=== WHAT IS EXPECTED ===
All entries should be printed precisely as written.

START SOURCE MATERIAL

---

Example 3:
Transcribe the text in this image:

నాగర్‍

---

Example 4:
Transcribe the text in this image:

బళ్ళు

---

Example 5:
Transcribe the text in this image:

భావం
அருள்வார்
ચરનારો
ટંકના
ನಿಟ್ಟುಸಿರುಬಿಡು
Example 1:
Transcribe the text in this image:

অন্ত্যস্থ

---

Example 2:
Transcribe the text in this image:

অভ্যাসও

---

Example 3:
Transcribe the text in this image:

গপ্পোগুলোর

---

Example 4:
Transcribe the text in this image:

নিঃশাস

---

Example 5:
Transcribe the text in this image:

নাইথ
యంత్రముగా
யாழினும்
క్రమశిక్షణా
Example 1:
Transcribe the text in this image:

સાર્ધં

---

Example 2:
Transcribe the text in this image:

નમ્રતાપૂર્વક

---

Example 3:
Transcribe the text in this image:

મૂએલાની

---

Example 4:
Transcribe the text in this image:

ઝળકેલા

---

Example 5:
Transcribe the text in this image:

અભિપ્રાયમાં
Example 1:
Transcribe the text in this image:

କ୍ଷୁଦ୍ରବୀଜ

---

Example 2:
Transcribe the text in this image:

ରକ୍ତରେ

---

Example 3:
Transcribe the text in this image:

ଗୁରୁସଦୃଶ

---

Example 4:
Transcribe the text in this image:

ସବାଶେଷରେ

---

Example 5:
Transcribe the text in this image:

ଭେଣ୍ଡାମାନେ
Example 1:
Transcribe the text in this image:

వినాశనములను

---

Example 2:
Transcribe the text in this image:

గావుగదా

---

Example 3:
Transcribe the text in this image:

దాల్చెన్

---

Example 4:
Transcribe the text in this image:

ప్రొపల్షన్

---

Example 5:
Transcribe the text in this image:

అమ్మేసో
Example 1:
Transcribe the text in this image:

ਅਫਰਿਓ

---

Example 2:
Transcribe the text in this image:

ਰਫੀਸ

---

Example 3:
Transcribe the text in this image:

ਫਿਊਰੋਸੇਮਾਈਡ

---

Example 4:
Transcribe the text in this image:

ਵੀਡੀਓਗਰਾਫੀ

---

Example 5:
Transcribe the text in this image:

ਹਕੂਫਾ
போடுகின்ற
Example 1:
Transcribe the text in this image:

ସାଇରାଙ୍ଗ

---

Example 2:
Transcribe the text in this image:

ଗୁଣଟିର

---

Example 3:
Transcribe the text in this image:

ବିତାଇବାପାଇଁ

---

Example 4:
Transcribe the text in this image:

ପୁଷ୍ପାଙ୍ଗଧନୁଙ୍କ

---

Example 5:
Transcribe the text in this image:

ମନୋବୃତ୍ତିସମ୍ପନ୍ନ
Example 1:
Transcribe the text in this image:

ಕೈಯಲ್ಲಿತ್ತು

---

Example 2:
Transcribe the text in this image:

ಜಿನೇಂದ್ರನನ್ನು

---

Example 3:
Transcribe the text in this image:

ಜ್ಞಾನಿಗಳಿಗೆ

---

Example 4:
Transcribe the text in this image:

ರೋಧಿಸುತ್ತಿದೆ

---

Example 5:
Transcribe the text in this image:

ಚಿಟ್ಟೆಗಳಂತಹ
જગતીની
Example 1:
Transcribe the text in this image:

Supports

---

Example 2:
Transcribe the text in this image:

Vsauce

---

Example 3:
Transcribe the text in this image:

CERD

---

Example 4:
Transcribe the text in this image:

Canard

END SOURCE MATERIAL

=== SOLUTION ===
---

Example 3:
Transcribe the text in this image:

నాగర్‍

---

Example 4:
Transcribe the text in this image:

బళ్ళు

---

Example 5:
Transcribe the text in this image:

భావం
அருள்வார்
ચરનારો
ટંકના
ನಿಟ್ಟುಸಿರುಬಿಡು
Example 1:
Transcribe the text in this image:

অন্ত্যস্থ

---

Example 2:
Transcribe the text in this image:

অভ্যাসও

---

Example 3:
Transcribe the text in this image:

গপ্পোগুলোর

---

Example 4:
Transcribe the text in this image:

নিঃশাস

---

Example 5:
Transcribe the text in this image:

নাইথ
యంత్రముగా
யாழினும்
క్రమశిక్షణా
Example 1:
Transcribe the text in this image:

સાર્ધં

---

Example 2:
Transcribe the text in this image:

નમ્રતાપૂર્વક

---

Example 3:
Transcribe the text in this image:

મૂએલાની

---

Example 4:
Transcribe the text in this image:

ઝળકેલા

---

Example 5:
Transcribe the text in this image:

અભિપ્રાયમાં
Example 1:
Transcribe the text in this image:

କ୍ଷୁଦ୍ରବୀଜ

---

Example 2:
Transcribe the text in this image:

ରକ୍ତରେ

---

Example 3:
Transcribe the text in this image:

ଗୁରୁସଦୃଶ

---

Example 4:
Transcribe the text in this image:

ସବାଶେଷରେ

---

Example 5:
Transcribe the text in this image:

ଭେଣ୍ଡାମାନେ
Example 1:
Transcribe the text in this image:

వినాశనములను

---

Example 2:
Transcribe the text in this image:

గావుగదా

---

Example 3:
Transcribe the text in this image:

దాల్చెన్

---

Example 4:
Transcribe the text in this image:

ప్రొపల్షన్

---

Example 5:
Transcribe the text in this image:

అమ్మేసో
Example 1:
Transcribe the text in this image:

ਅਫਰਿਓ

---

Example 2:
Transcribe the text in this image:

ਰਫੀਸ

---

Example 3:
Transcribe the text in this image:

ਫਿਊਰੋਸੇਮਾਈਡ

---

Example 4:
Transcribe the text in this image:

ਵੀਡੀਓਗਰਾਫੀ

---

Example 5:
Transcribe the text in this image:

ਹਕੂਫਾ
போடுகின்ற
Example 1:
Transcribe the text in this image:

ସାଇରାଙ୍ଗ

---

Example 2:
Transcribe the text in this image:

ଗୁଣଟିର

---

Example 3:
Transcribe the text in this image:

ବିତାଇବାପାଇଁ

---

Example 4:
Transcribe the text in this image:

ପୁଷ୍ପାଙ୍ଗଧନୁଙ୍କ

---

Example 5:
Transcribe the text in this image:

ମନୋବୃତ୍ତିସମ୍ପନ୍ନ
Example 1:
Transcribe the text in this image:

ಕೈಯಲ್ಲಿತ್ತು

---

Example 2:
Transcribe the text in this image:

ಜಿನೇಂದ್ರನನ್ನು

---

Example 3:
Transcribe the text in this image:

ಜ್ಞಾನಿಗಳಿಗೆ

---

Example 4:
Transcribe the text in this image:

ರೋಧಿಸುತ್ತಿದೆ

---

Example 5:
Transcribe the text in this image:

ಚಿಟ್ಟೆಗಳಂತಹ
જગતીની
Example 1:
Transcribe the text in this image:

Supports

---

Example 2:
Transcribe the text in this image:

Vsauce

---

Example 3:
Transcribe the text in this image:

CERD

---

Example 4:
Transcribe the text in this image:

Canard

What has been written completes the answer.